GOAL OF THE EXERCISE:
Convert the part of the material that opens with the line containing "At which label" and closes with the line containing "Tasks Cumulative", both included, into a Markdown table with the columns Row and Text, giving each line a row number. Leave out blank lines and pictures.

RECORDS TO PROCESS:
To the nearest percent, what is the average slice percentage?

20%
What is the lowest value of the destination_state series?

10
--
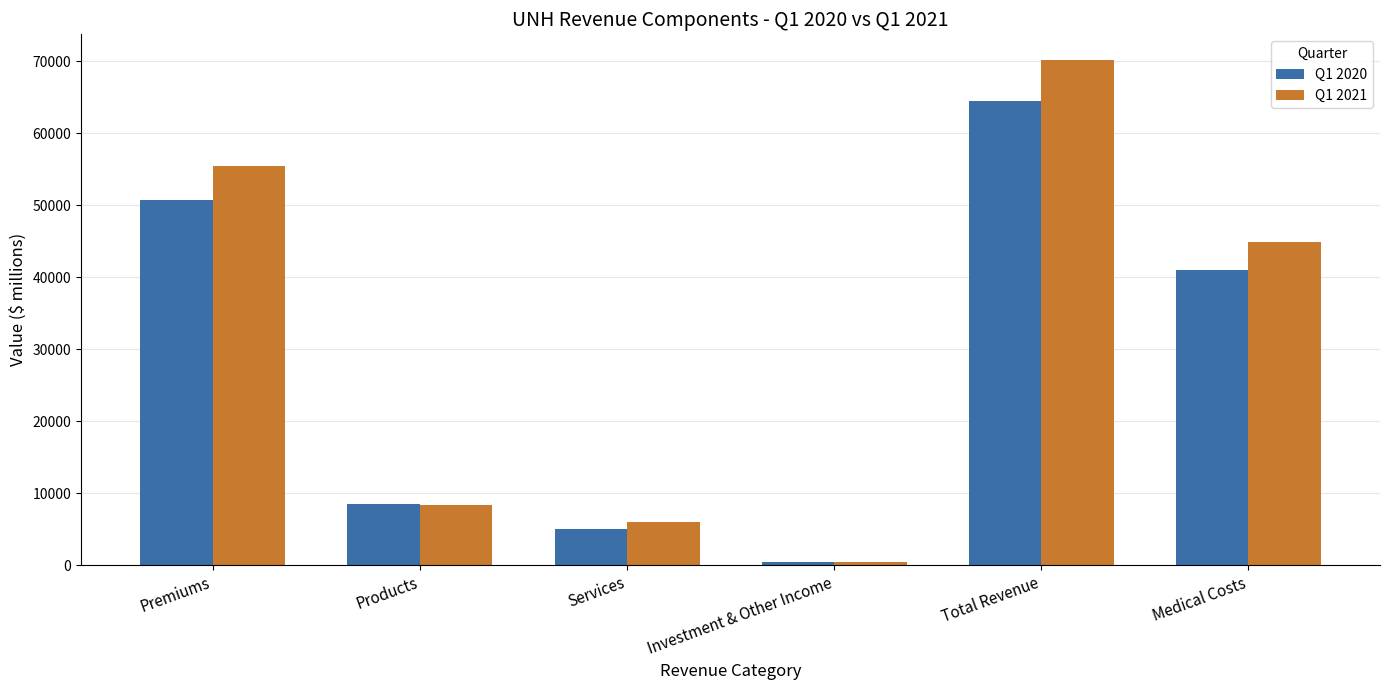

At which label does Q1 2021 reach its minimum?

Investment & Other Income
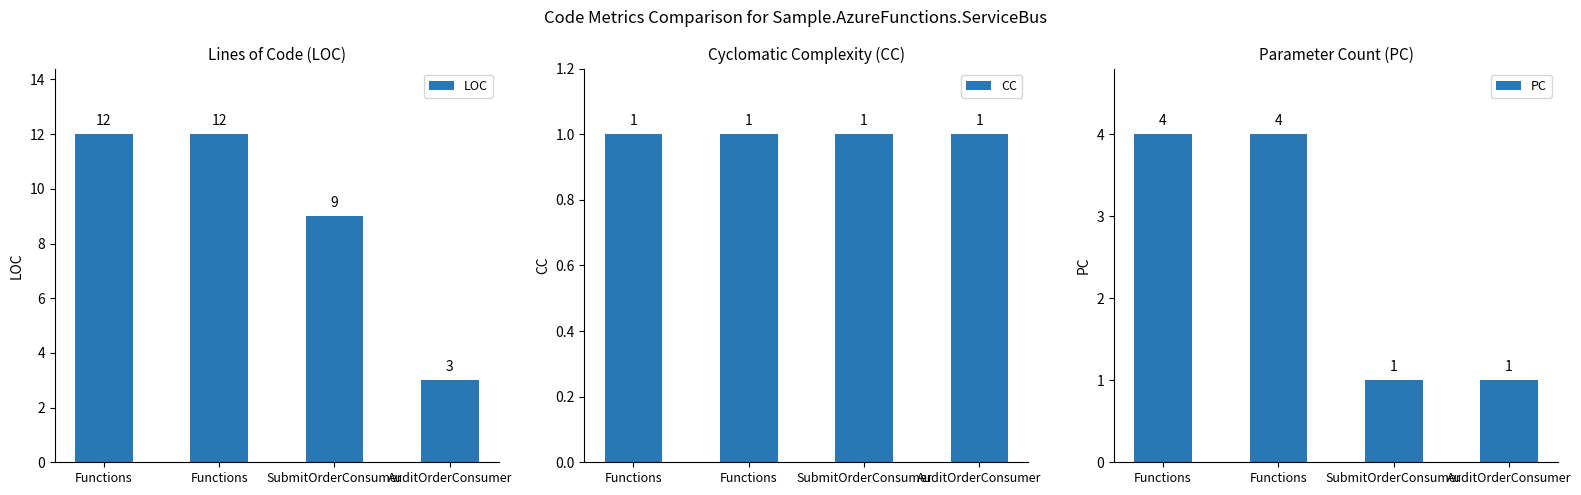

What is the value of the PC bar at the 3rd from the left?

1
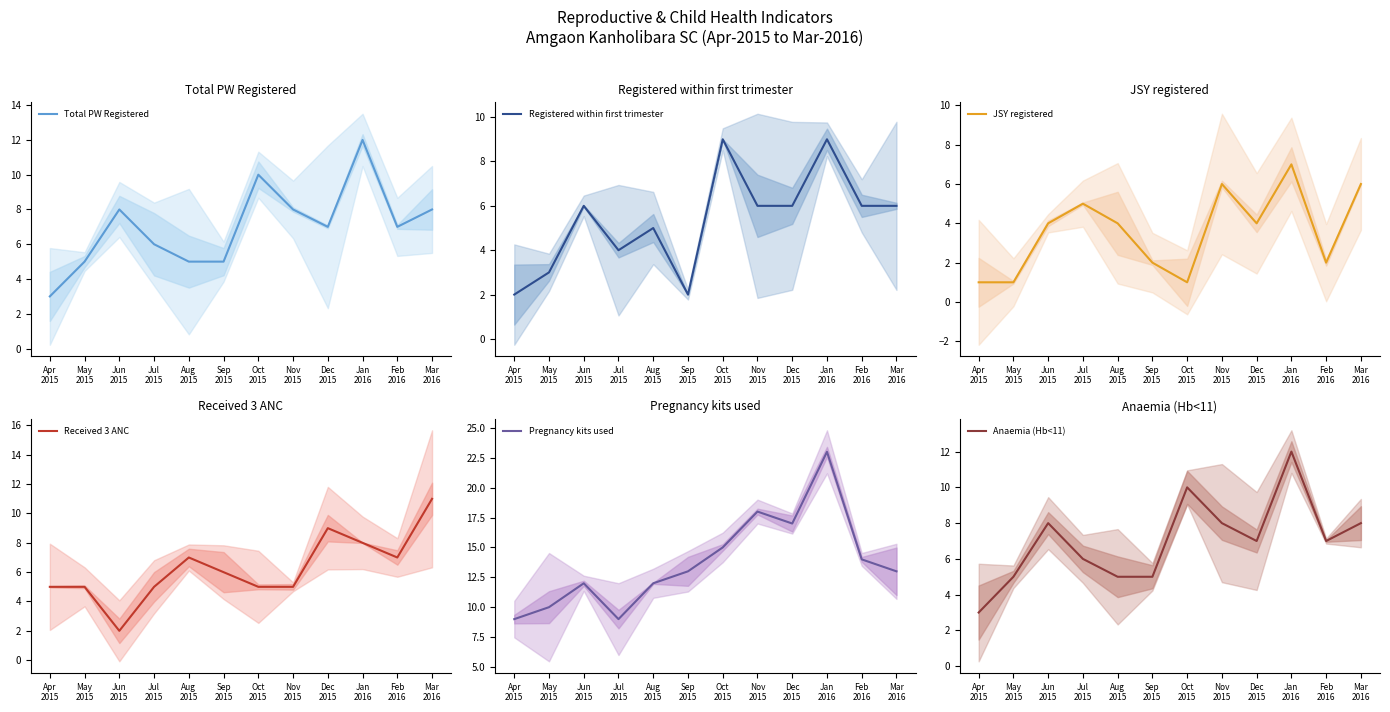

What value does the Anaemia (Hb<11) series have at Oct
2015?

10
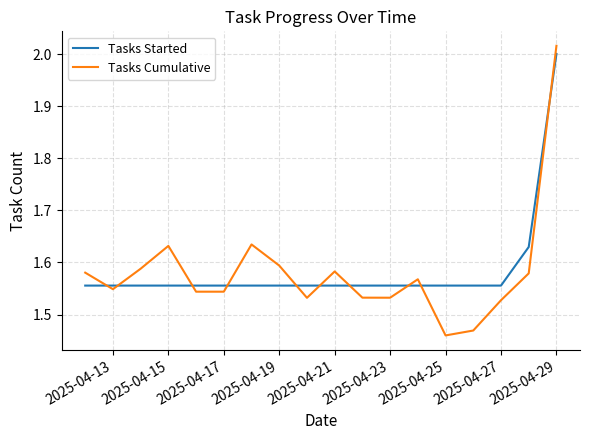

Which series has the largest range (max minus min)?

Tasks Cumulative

OUTPUT FOR THIS EXERCISE:
| Row | Text |
|---|---|
| 1 | At which label does Q1 2021 reach its minimum? |
| 2 | Investment & Other Income |
| 3 | What is the value of the PC bar at the 3rd from the left? |
| 4 | 1 |
| 5 | What value does the Anaemia (Hb<11) series have at Oct |
| 6 | 2015? |
| 7 | 10 |
| 8 | Which series has the largest range (max minus min)? |
| 9 | Tasks Cumulative |